Spark sql reader

This module contains the SparkSqlReader class which reads the SparkSQL compliant query and returns the dataframe.

koheesio.spark.readers.spark_sql_reader.SparkSqlReader #

SparkSqlReader reads the SparkSQL compliant query and returns the dataframe.

This SQL can originate from a string or a file and may contain placeholder (parameters) for templating. - Placeholders are identified with ${placeholder}. - Placeholders can be passed as explicit params (params) or as implicit params (kwargs).

Example

SQL script (example.sql):

SELECT id, id + 1 AS incremented_id, ${dynamic_column} AS extra_column
FROM ${table_name}

Python code:

from koheesio.spark.readers import SparkSqlReader

reader = SparkSqlReader(
    sql_path="example.sql",
    # params can also be passed as kwargs
    dynamic_column"="name",
    "table_name"="my_table"
)
reader.execute()

In this example, the SQL script is read from a file and the placeholders are replaced with the given params. The resulting SQL query is:

SELECT id, id + 1 AS incremented_id, name AS extra_column
FROM my_table

The query is then executed and the resulting DataFrame is stored in the output.df attribute.

Parameters:

Name	Type	Description	Default
`sql_path`	`str or Path`	Path to a SQL file	required
`sql`	`str`	SQL query to execute	required
`params`	`dict`	Placeholders (parameters) for templating. These are identified with ${placeholder} in the SQL script.	required

Notes

Any arbitrary kwargs passed to the class will be added to params.

execute #

execute() -> Output

Source code in src/koheesio/spark/readers/spark_sql_reader.py

def execute(self) -> Reader.Output:
    self.output.df = self.spark.sql(self.query)

* [MATERIAL]:
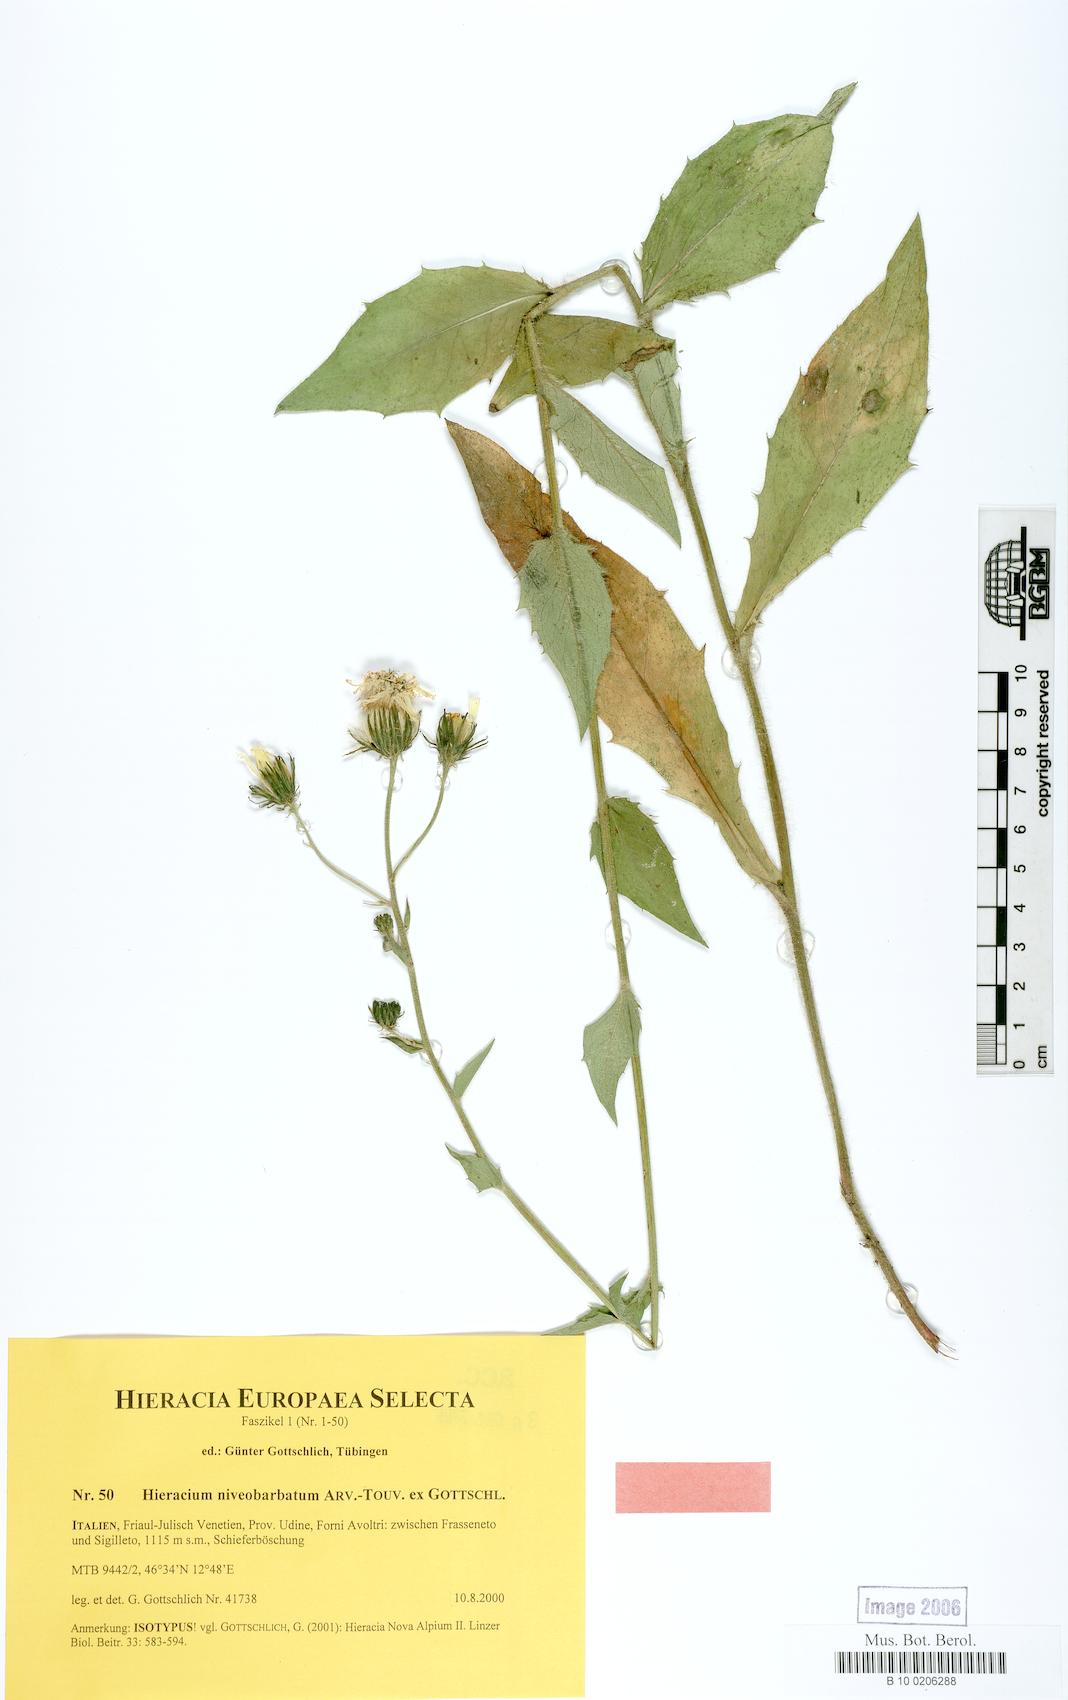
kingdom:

* [TASK GOAL]: Write out, word for word, the passage of the Spark SQL reader page that opens with the words containing "This SQL can" and closes with "implicit params (kwargs).".

* [WRITTEN ANSWER]:
This SQL can originate from a string or a file and may contain placeholder (parameters) for templating. - Placeholders are identified with ${placeholder}. - Placeholders can be passed as explicit params (params) or as implicit params (kwargs).